Engaging the Living Word
The Nourishing Vocation Project
Engaging the Living Word
Matthew 6:19-21
What is this particular text?
- Teaching
- Part of the Sermon on the Mount
- Metaphor
- Treasures = righteousness
- Rust, moth, thieves = unrighteousness
- Theology
How does the text function within the scriptural story?
- Distinguishes between temporal and eternal values
- Distinguishes between human and divine righteousness
- Embedded among other teachings, it reveals what the reign of God is like
- A part of the summary of Jesus’ teaching
- Illustrates Jesus preferential option for divine reversal
- Ups the ante on the Law
How can this text function in the church today?
- Invitation to consider and evaluate our values
- Call to ask ourselves what we value and why
- Call to ask how we might be moth, rust, and thieves for others
- A text both for personal devotion and reflection and corporate devotion and reflection
What does the text do to you? How do you react to the text? What feelings does this text engender in you?
- Feels like a mirror
- Makes me uncomfortable
- Raises questions about my own values
- Helps me see how I need Jesus; I can’t do this alone
What do you have to say to the text?
- Help me, Jesus
- This isn’t as easy as it sounds
- It is easy to “see this problem” in others; not so easy to see it in myself
- My first response was “but …”
- It can be a challenge to be “heavenly minded” and still of “earthly good”
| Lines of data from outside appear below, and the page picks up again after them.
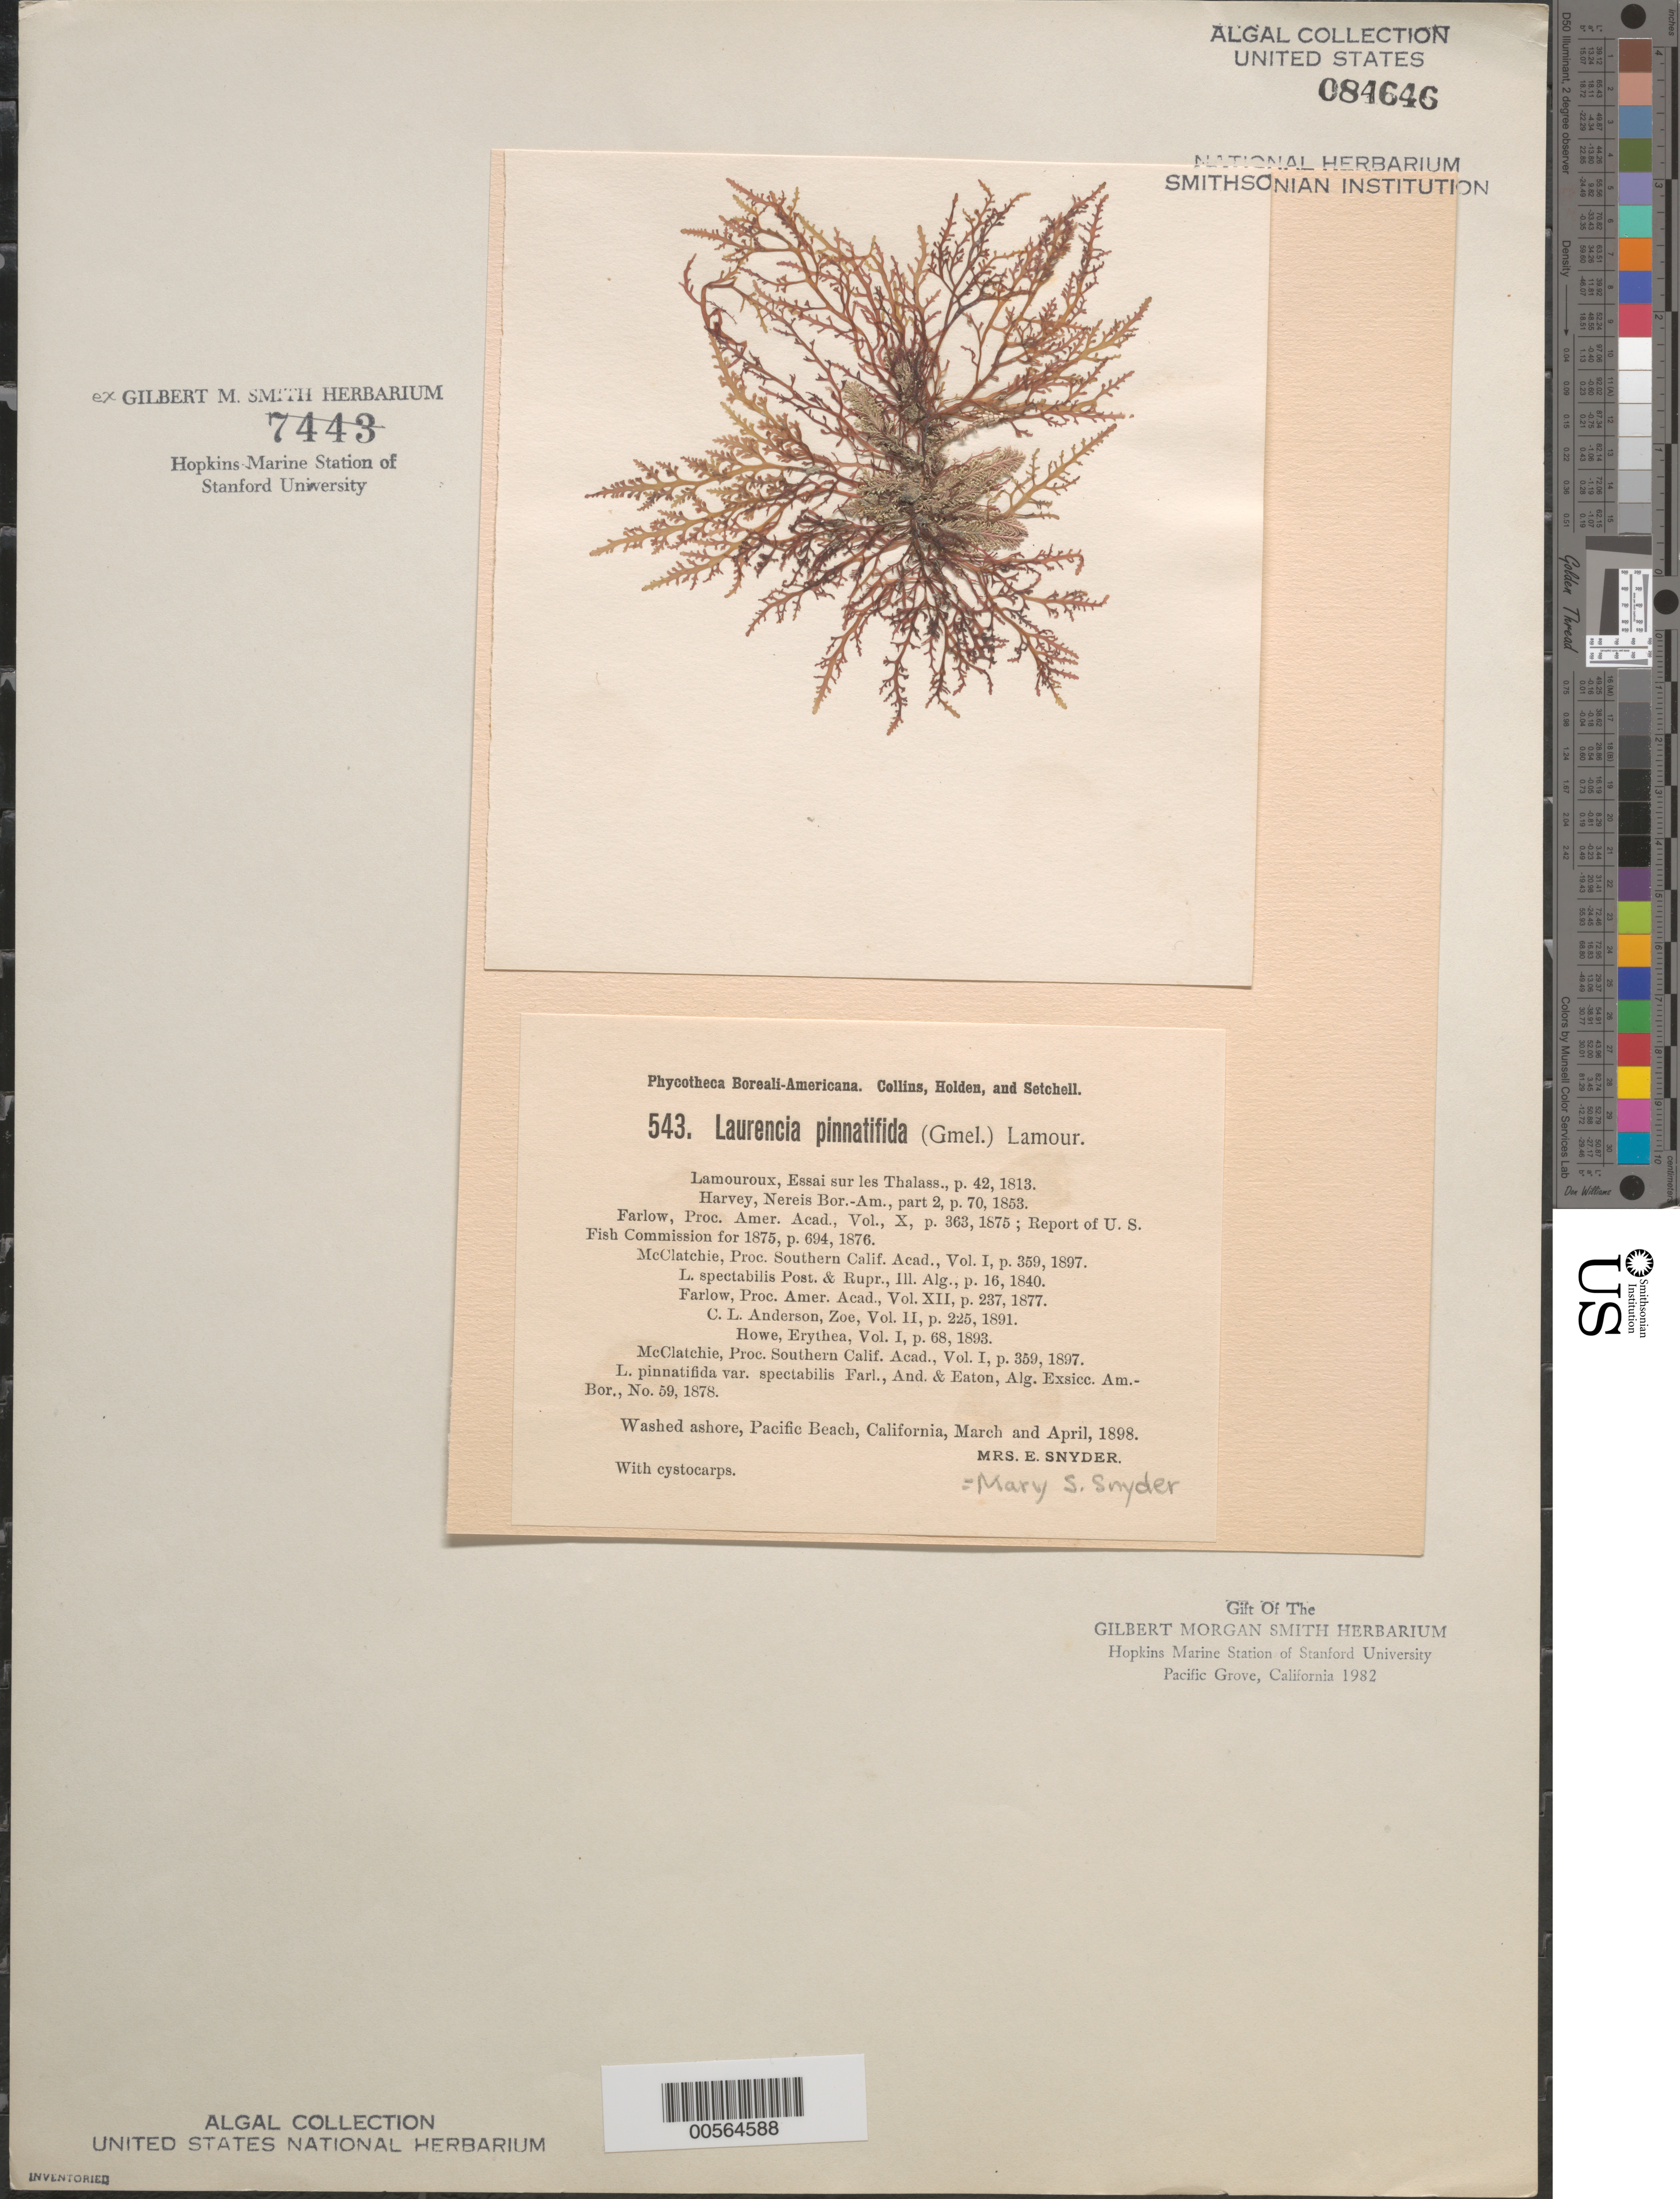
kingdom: Plantae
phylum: Rhodophyta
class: Florideophyceae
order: Ceramiales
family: Rhodomelaceae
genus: Osmundea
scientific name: Osmundea pinnatifida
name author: (Huds.) Stackh.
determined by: Algae name updating Project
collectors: M. Snyder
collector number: PB-A 543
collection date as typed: Mar 1898 AND -- Apr 1898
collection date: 1898-03,1898-04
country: United States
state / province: California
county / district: San Diego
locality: Pacific Beach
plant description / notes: Collins, Holden & Setchell, Phycotheca Boreali-Americana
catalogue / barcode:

What do you see through this text from the story itself?
- Not all values are equal
- Sometimes we need to shift our focus
- Sometimes where we invest our time and energy is destructive
What do you see from within your church/community/world? (2022)
- We might be the moths, rust, and thieves in someone else’s life
- It is hard to honestly re-evaluate your values
- We can try to justify systemically bad practices by pretending that they are “for good”
- Churches/communities holding tightly to “treasures” of the past
- Churches/communities holding tightly to systems that harm others
- Crises of our current time
- Systemic injustice
- Systemic racism
- Creation/climate justice
- Growing economic disparity
What do you see within yourself?
- Personal treasures that are not worth treasuring
- Things that I value that are not life-giving for me or others
- “Rusty and moth-eaten” treasures”
What is the context – textual and historical?
- A part of the Sermon on the Mount
- After teaching on prayer and fasting
- Before teaching on the “eye is the lamp,” serving two masters, and not worrying o Near the end of the Sermon on the Mount
- Similar to themes in Luke 12:33-34
What questions does this text raise for you?
- How do we store up treasures for ourselves?
- What is moth?
- What is rust?
- Who/what behavior is that of thieves?
- How are heart and treasure practically connected?
What words/themes seem of particular import?
- Store up
- Treasures
- Moth, rust, thieves
- Heaven
- Heart
What is the Gospel / transforming Good News within this text?
- There is a treasure that will not be destroyed
- God’s righteousness is not the same as earthly righteousness
- God’s righteousness is eternal
- God’s righteousness leads to life
What is the as-over-againstness of this text?
- Earthly righteousness is destructible
- We can be moth, rust, or thieves
- Some things that we value are destructible
- Our hearts are easily captivated by what we think is treasure
Who does this text say that Jesus is, or if not Jesus, then who does this text say that God is? What does this text say about God?
- Treasure
- The heart’s true treasure
- The One who calls us to treasure righteousness
What have others said about this text?
- “How does our faith matter for how we use our money? And that’s not just the money we give, but the money we spend, where we spend, how we spend, the attitude with which we spend and receive. How does our faith impact that part of our lives?” – Rolf Jacobson, Professor of Old Testament and Alvin N. Rogness Chair in Scripture, Theology, and Ministry, Luther Seminary
- Jesus “turns his attention to our relationship with material things, instructing us that seeking treasure, in any form, will distract us from God. Our attention follows our treasure, and so we are to be careful what we store up…. All of Jesus’ instructions, including the Lord’s Prayer, have to do with fixing our attention on God. We’re not to get distracted by how other people see us, or the impression we’re making. We’re not to try to impress anyone with our spiritual lives, or our material goods. Jesus is calling us to a rare kind of focus on God, in all that we do.” – Mary Austin
- The order of the clauses in verse 21 often strike readers as backwards. Wouldn’t we rather say that our treasures are expressions of our hearts, rather than our hearts following our treasure? But Jesus expresses a more challenging truth for us — our hearts are easily swayed by treasure, and it therefore becomes all the more important that we seek and store the right treasure to begin with, for our hearts are sure to follow. – Scott Schauf
What will I teach or proclaim?
- Jesus is the true treasure
- Heavenward attention changes earthbound behavior
- Our hearts follow our treasures
- Practice righteousness
- What do you treasure?
- Your treasure, treasures you. Now what?